Para tanto formula as conclusões que se transcrevem:
A. O arguido, ora recorrente, foi notificado da decisão proferida pelo Tribunal a quo mediante a qual foi confirmada a sanção de cassação do seu título de condução, nos termos do art.º 148.º, n.º 8 do C.E., bem como foi condenado a pagar custas fixadas pelo seu mínimo legal.
B. De acordo com o n.º 2 do art.º 73.º do RGCO a Relação poderá, a requerimento do arguido ou do Ministério Público, aceitar o recurso da sentença quando tal se afigure manifestamente necessário à melhoria da aplicação do direito ou à promoção da uniformidade da jurisprudência (sublinhado e negrito nossos).
C. No que concerne à matéria em apreciação aos presentes autos, o recurso da decisão proferida em primeira instância afigura-se manifestamente necessário à melhoria da aplicação do direito.

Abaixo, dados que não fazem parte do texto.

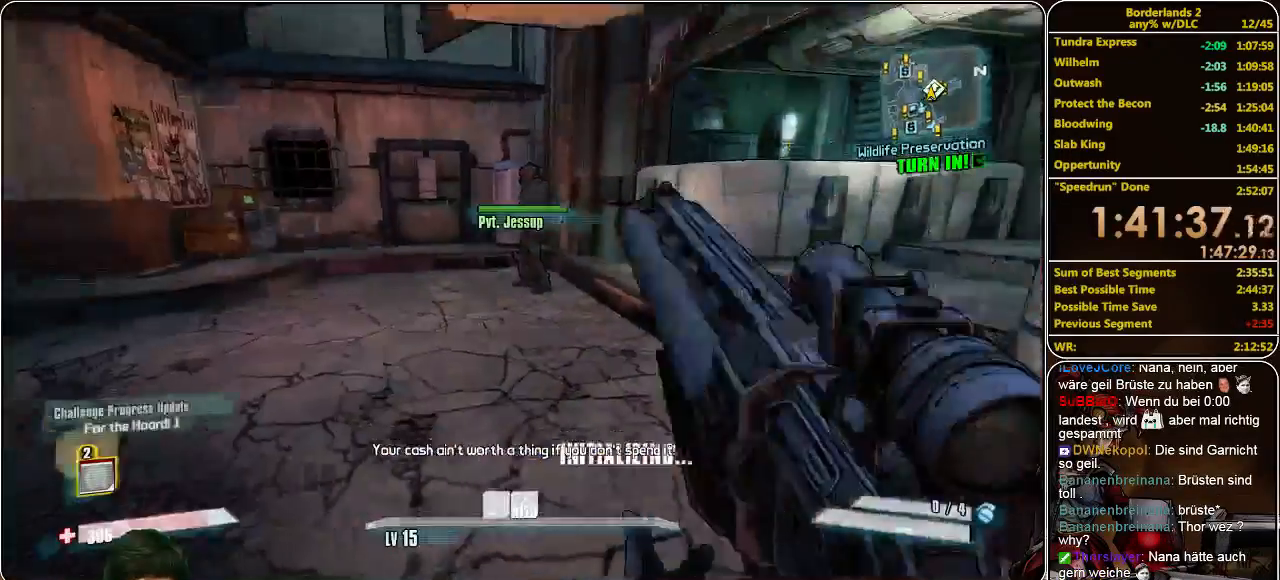
{"keys": ["shift", "w"], "mouse": [], "events": []}
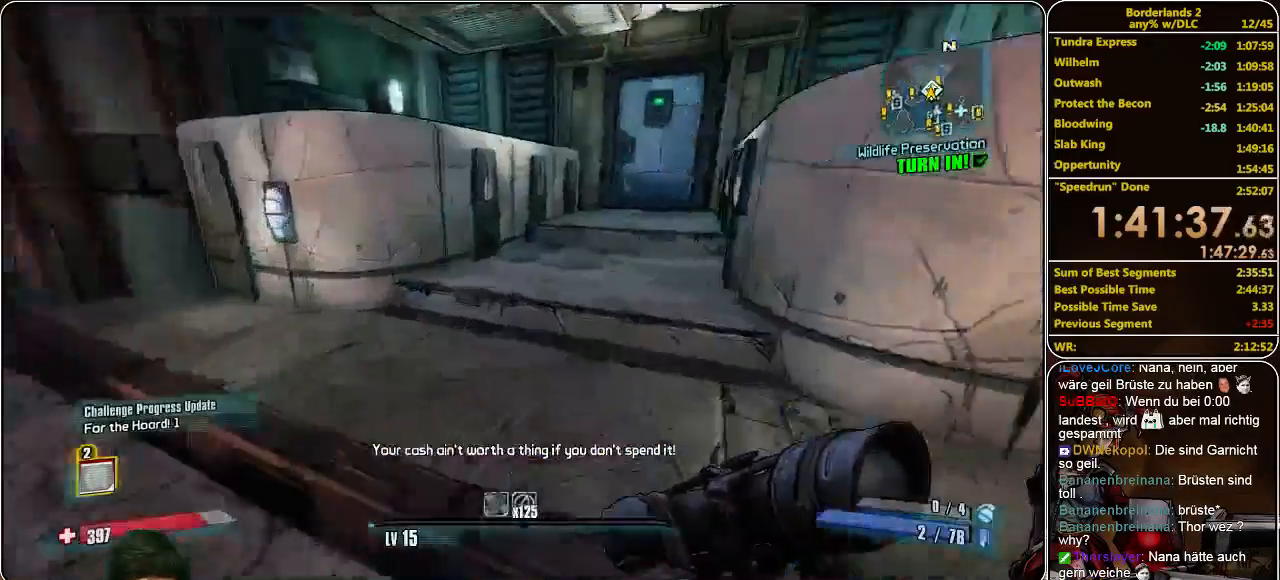
{"keys": ["shift", "w"], "mouse": [], "events": [[33, "a", "down"], [200, "a", "up"]]}
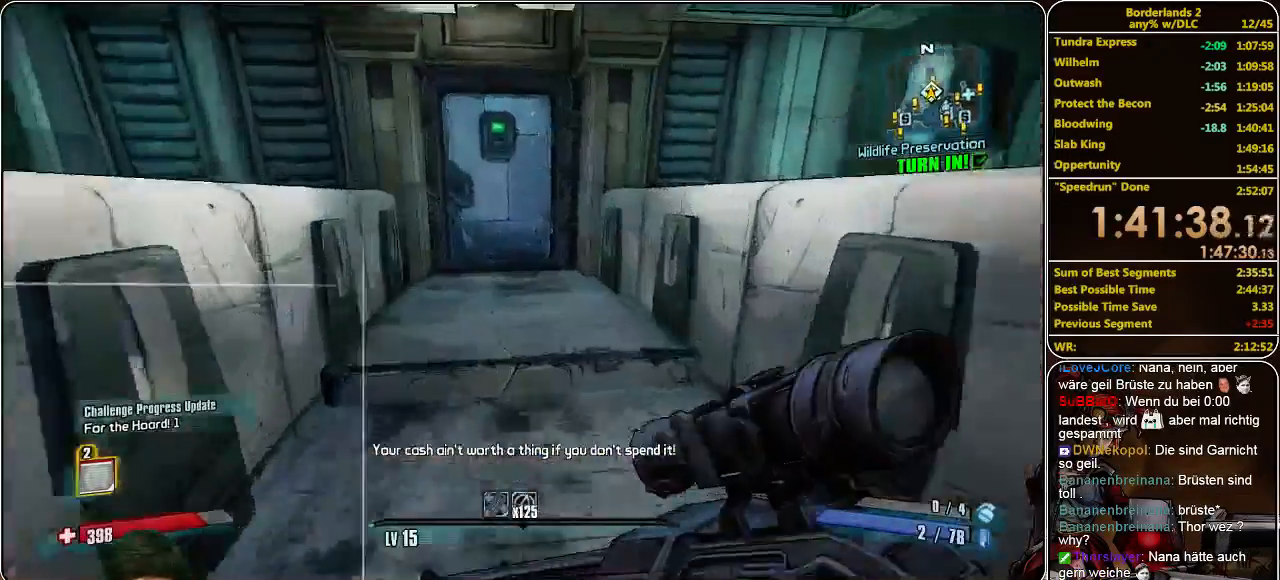
{"keys": ["shift", "w"], "mouse": [], "events": []}
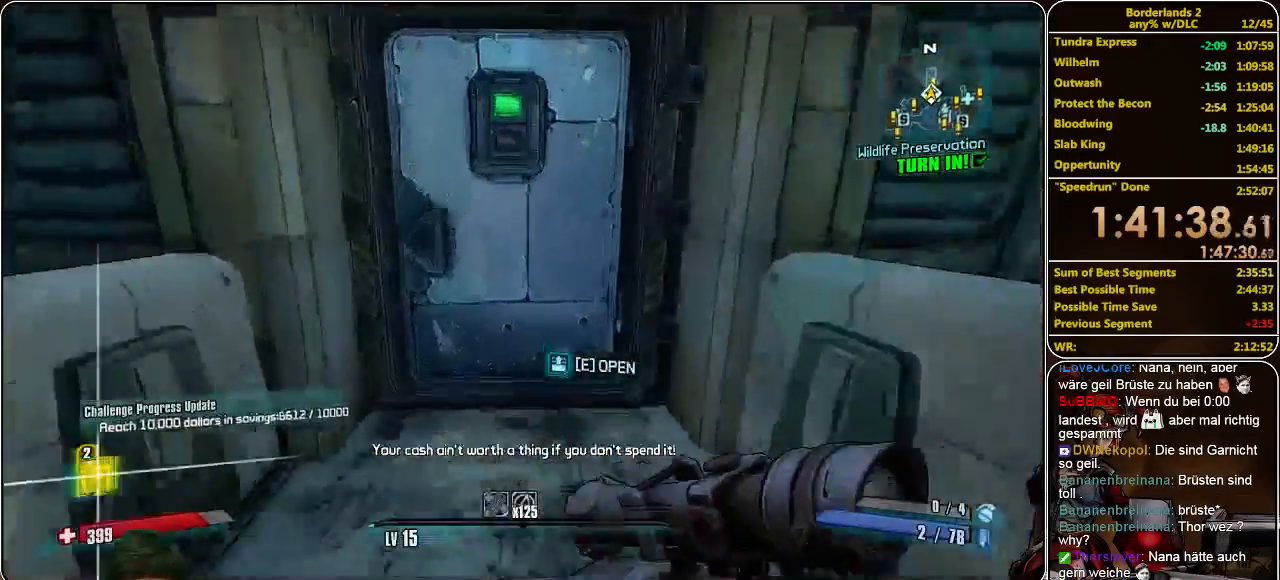
{"keys": ["w"], "mouse": [], "events": [[100, "e", "down"], [100, "shift", "up"], [100, "w", "up"], [166, "e", "up"], [266, "e", "down"], [300, "e", "up"], [400, "e", "down"], [500, "e", "up"], [500, "w", "down"]]}
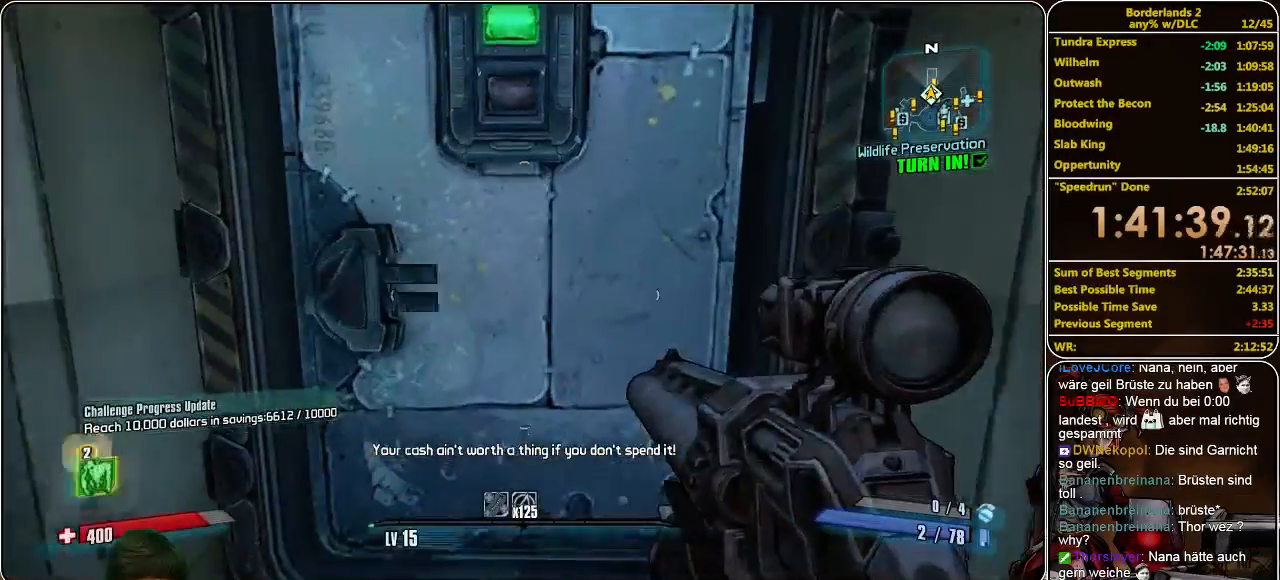
{"keys": ["shift", "w"], "mouse": [], "events": [[66, "shift", "down"]]}
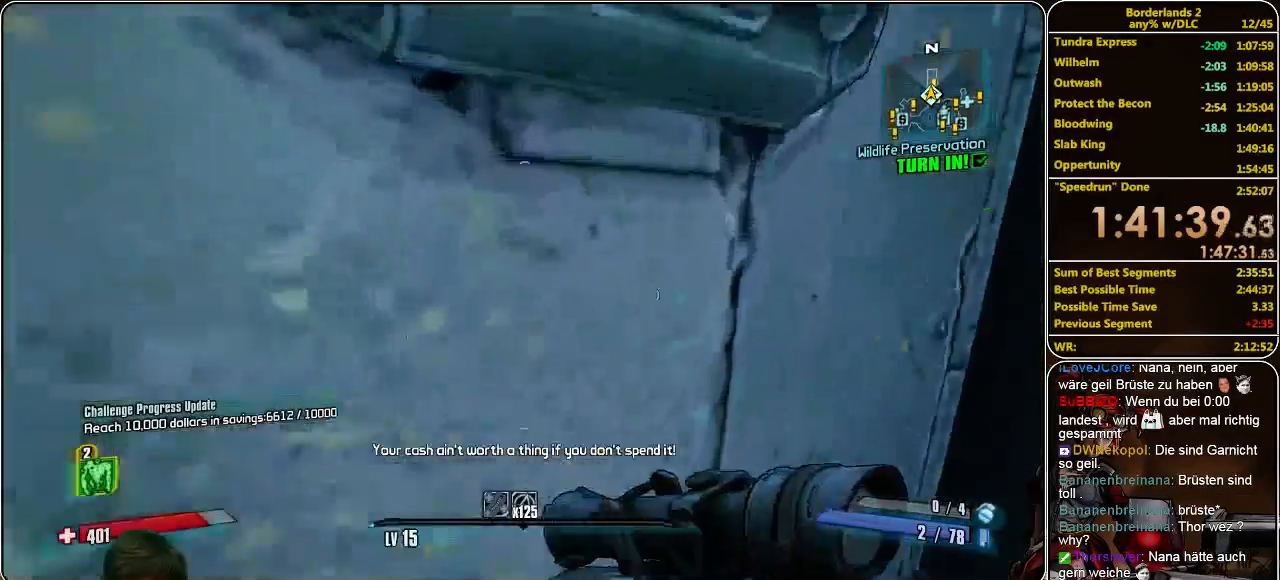
{"keys": ["shift", "w"], "mouse": [], "events": []}
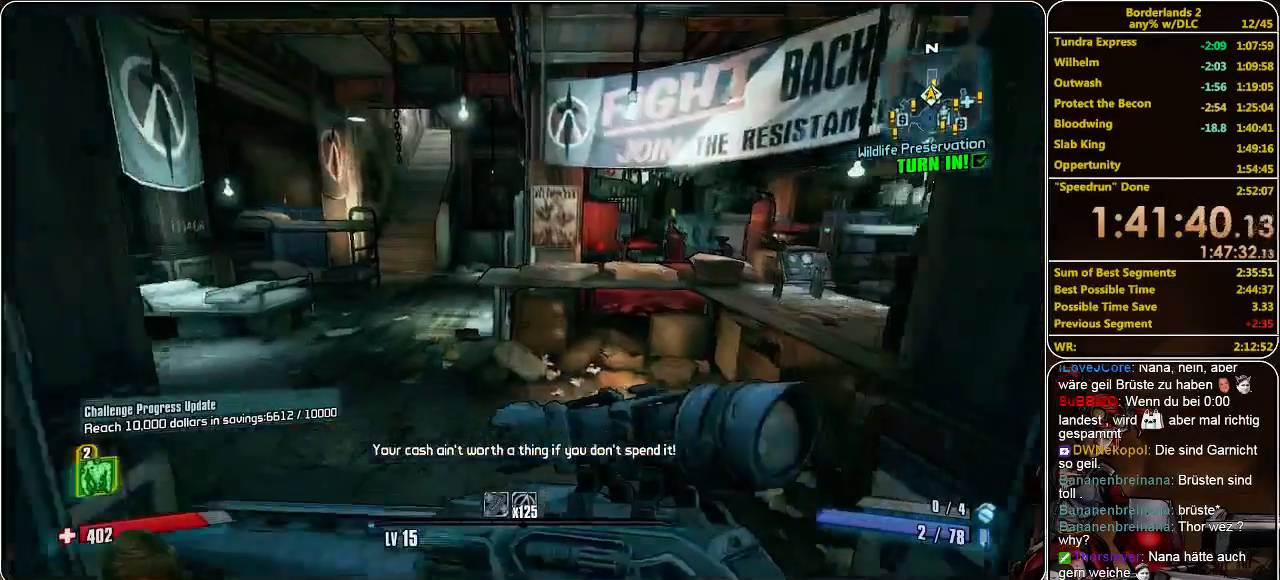
{"keys": ["a", "shift", "w"], "mouse": [], "events": [[166, "a", "down"]]}
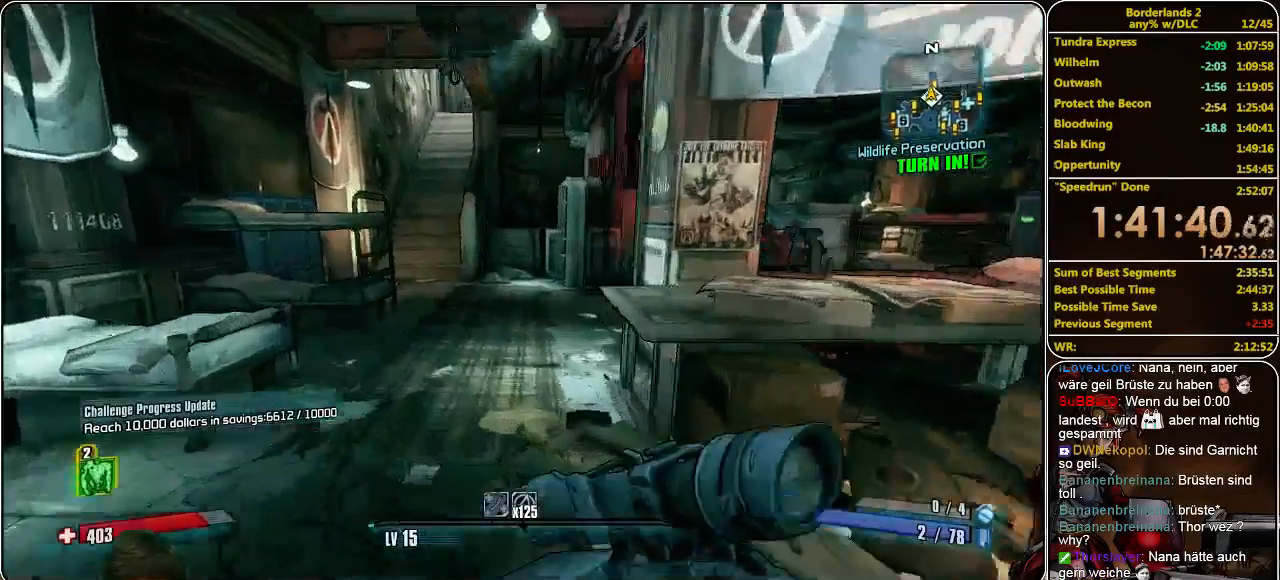
{"keys": ["shift", "w"], "mouse": [], "events": [[33, "a", "up"]]}
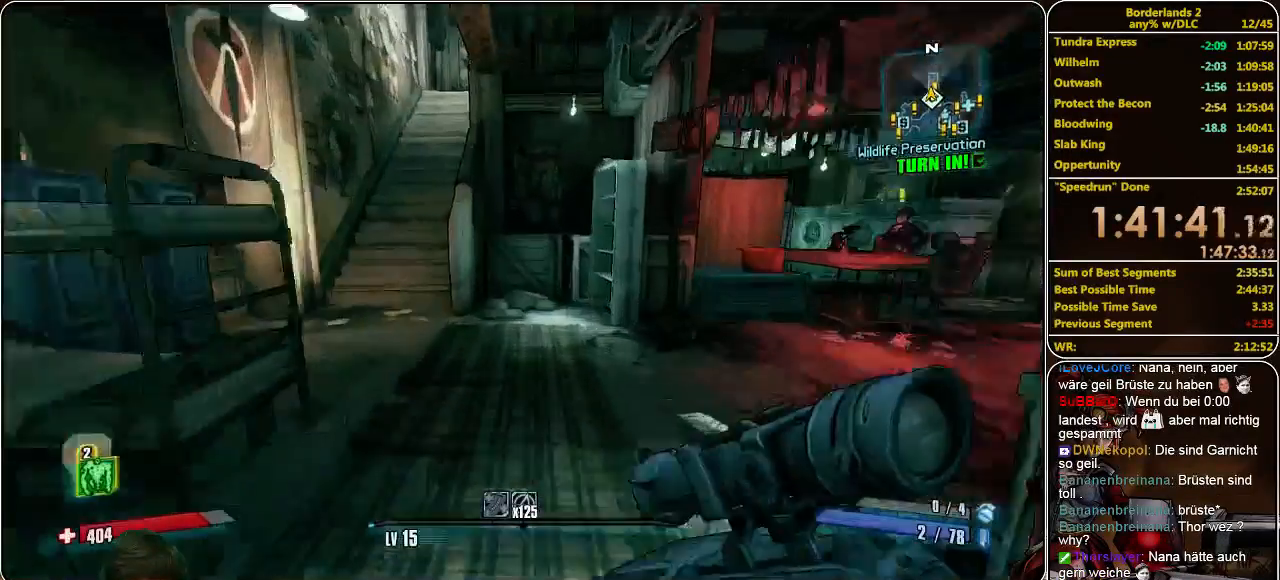
{"keys": ["a", "shift", "w"], "mouse": [], "events": [[166, "a", "down"]]}
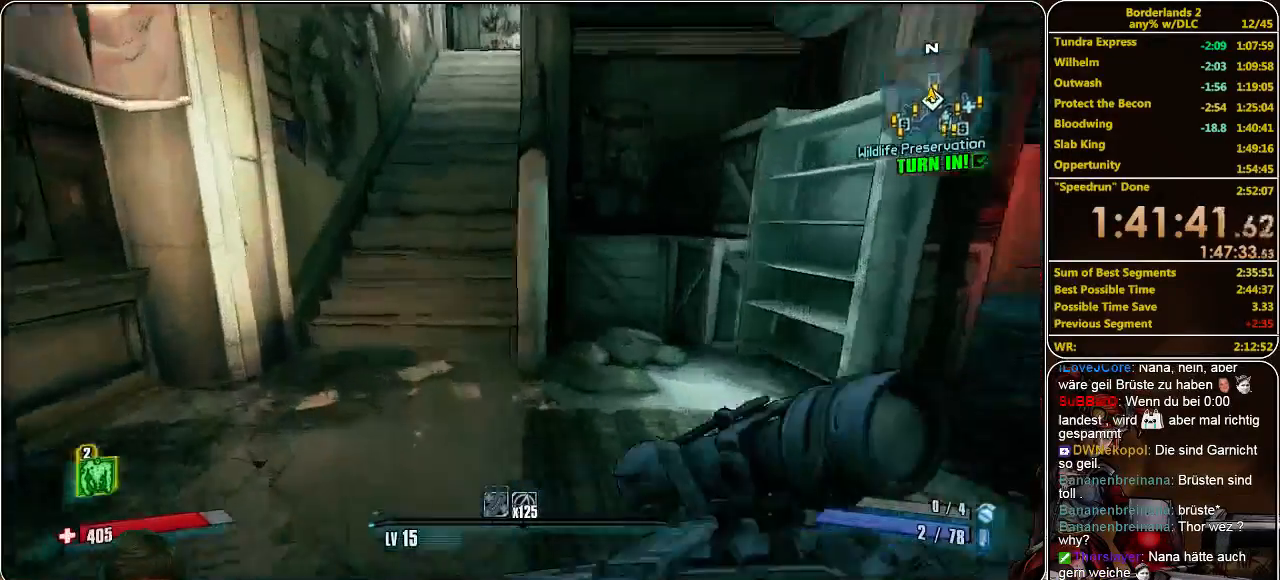
{"keys": ["shift", "w"], "mouse": [], "events": [[233, "a", "up"], [366, "a", "down"], [500, "a", "up"]]}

D. Sucedeu que o Douto Tribunal a quo propôs quer ao Ministério Público, quer ao próprio arguido, que a decisão fosse proferida por simples despacho, sem estar, contudo, devidamente munido de todos os elementos necessários e indispensáveis ao proferimento da decisão,
E. Induzindo, assim, o arguido em erro em virtude de ter criado no mesmo a convicção de que tal decisão seria proferida na posse de todos os elementos probatórios necessários à descoberta da verdade e à justa composição do litígio, o que não se veio a verificar.
F. Entendeu o Douto Tribunal a quo dar como não provados factos alegados pelo arguido sem que os mesmos tenham sido verificados no âmbito dos poderes de investigação de que o mesmo se encontra munido, nada tendo cuidado para proceder ao seu apuramento, designadamente que:
· O decretamento da cassação teria gravosas consequências para a vida profissional e familiar do arguido porquanto este exerce actividade por conta própria, organizando e realizando eventos em feiras, mercados, exposições, concertos e outros acontecimentos pelo país fora, pelo que, necessita de conduzir de forma a assegurar o seu sustento e o da sua família.
· O arguido é pai de três menores, que se encontram a frequentar a escola e a creche, estabelecimentos estes que se encontram em sítios distintos (... e ...) e com horários distintos, precisando de conduzir para ir buscar os filhos e evitar que os mesmos fiquem sozinhos à sua espera.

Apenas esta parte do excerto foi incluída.